Look, I believe in the supernatural, too. But the more I think about it, the more I have to admit: The reason we all have a scary story after watching The Exorcist is because we are scared.
As reported in The Washington Post, humans often enjoy being scared because of the adrenaline rush, and it’s easy for your mind to get carried away with such a rush. Cognitive distortions, when your brain plays a trick on you by distorting reality, are bound to happen when you’ve just been scared out of your mind by a roll of thunder hitting the sky as soon as the movie ends or the remote suddenly falling to the floor.
It certainly doesn’t help that The Exorcist set was plagued with its own creepy happenings, or that people were so frightened by the movie they passed out and vomited. My dad has a memory of seeing the movie at a drive-in and needing to pee halfway through but being too terrified to go the bathroom. When he finally worked up the courage, he was crossing the screen right when the head-spinning scene happened, and everyone around him in their cars started screaming. He says he managed to make it to the bathroom in about three jumps.

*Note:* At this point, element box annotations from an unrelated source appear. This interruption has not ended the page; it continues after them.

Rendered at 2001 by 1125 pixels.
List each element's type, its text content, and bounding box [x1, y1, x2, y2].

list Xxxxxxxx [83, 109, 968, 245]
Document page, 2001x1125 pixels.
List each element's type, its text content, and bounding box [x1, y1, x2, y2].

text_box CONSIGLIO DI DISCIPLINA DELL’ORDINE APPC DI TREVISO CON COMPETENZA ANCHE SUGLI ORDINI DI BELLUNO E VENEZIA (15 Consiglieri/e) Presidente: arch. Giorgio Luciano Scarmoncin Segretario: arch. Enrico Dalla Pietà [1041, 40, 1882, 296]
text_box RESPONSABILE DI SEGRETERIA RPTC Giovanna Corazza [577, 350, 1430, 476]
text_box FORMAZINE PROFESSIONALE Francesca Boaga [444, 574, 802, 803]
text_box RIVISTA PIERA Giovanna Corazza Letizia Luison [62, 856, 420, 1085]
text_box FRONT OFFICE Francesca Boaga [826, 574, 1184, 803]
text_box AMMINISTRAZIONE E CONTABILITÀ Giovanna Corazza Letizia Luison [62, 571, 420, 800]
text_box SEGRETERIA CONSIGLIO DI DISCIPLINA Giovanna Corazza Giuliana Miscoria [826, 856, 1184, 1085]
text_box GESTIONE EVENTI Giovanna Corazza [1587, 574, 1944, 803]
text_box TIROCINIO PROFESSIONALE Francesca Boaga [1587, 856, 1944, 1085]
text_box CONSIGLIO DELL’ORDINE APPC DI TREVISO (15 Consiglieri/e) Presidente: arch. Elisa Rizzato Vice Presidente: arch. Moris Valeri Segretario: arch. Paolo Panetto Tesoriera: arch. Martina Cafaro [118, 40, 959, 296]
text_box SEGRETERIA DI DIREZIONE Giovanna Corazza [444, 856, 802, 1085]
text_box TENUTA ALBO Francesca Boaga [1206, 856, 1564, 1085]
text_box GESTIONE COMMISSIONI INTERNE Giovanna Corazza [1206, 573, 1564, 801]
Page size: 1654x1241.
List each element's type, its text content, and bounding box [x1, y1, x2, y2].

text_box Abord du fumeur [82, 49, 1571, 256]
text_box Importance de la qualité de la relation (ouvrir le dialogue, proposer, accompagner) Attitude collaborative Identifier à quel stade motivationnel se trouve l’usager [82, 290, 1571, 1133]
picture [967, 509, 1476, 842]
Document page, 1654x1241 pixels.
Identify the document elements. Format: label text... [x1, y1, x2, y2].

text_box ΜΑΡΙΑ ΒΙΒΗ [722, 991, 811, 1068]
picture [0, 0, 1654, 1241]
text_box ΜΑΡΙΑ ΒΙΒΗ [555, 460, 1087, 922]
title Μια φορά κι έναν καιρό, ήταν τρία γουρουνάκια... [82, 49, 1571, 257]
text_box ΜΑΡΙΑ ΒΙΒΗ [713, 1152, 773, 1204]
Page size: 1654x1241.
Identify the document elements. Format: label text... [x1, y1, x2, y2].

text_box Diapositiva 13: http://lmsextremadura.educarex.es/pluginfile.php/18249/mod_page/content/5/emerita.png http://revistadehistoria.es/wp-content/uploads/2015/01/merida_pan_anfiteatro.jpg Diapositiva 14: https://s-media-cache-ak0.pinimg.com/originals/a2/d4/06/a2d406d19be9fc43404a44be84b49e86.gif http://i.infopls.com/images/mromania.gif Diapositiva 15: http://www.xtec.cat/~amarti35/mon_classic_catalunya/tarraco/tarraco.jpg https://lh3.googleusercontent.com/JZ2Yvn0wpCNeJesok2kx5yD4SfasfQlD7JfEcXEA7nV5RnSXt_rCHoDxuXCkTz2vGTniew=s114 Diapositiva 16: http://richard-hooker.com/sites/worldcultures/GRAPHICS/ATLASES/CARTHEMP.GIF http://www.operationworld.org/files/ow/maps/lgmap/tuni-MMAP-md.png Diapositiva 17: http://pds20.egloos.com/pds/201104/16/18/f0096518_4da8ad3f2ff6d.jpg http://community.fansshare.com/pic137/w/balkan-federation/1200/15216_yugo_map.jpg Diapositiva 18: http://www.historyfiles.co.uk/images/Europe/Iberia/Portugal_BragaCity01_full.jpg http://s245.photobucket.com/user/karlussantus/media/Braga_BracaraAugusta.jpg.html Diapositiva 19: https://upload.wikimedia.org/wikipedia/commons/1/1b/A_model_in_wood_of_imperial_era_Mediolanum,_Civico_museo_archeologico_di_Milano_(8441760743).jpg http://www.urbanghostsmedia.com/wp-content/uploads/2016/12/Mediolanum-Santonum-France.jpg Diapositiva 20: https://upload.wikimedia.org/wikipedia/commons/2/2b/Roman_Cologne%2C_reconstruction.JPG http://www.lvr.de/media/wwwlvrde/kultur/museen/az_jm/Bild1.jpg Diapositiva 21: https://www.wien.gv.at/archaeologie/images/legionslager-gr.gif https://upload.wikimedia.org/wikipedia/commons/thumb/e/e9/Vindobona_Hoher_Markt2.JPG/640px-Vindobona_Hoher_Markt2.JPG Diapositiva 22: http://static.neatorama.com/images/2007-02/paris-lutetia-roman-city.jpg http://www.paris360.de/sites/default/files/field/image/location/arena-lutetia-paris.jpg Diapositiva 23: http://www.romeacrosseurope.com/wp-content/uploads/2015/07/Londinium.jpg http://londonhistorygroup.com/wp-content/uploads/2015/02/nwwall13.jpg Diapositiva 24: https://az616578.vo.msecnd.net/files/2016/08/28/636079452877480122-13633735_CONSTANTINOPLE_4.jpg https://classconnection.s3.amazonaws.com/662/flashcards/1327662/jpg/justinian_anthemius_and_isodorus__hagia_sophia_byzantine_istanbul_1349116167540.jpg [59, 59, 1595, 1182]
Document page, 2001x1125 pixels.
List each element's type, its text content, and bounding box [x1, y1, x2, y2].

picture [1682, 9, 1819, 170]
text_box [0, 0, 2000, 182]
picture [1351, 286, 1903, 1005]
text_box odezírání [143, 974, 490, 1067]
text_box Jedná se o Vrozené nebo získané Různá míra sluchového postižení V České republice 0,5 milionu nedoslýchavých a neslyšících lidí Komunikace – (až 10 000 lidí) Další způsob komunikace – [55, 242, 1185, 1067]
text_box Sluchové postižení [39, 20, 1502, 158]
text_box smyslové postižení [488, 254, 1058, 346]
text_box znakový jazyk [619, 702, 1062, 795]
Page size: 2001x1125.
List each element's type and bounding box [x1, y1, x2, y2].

If scary movies give us an adrenaline rush, then we have to consider that adrenaline can profoundly affect our bodies. It’s the fight-or-flight hormone, which means your senses are more heightened. We act without thinking. It’s not until later we can actually break down what happened to us in those moments and see what they really were — coincidences. Photos fall all the time; it just happened to be when you were scared out of your mind. A faulty doorbell is utterly forgettable until you’re connecting it with a spooky movie you just watched. Waking up at 3 a.m. meant nothing to you until you learned that 3 a.m. was the “witching hour.”
So, really, everyone’s Exorcist story is just that: a story.
But maybe get some sage and a crucifix, just in case.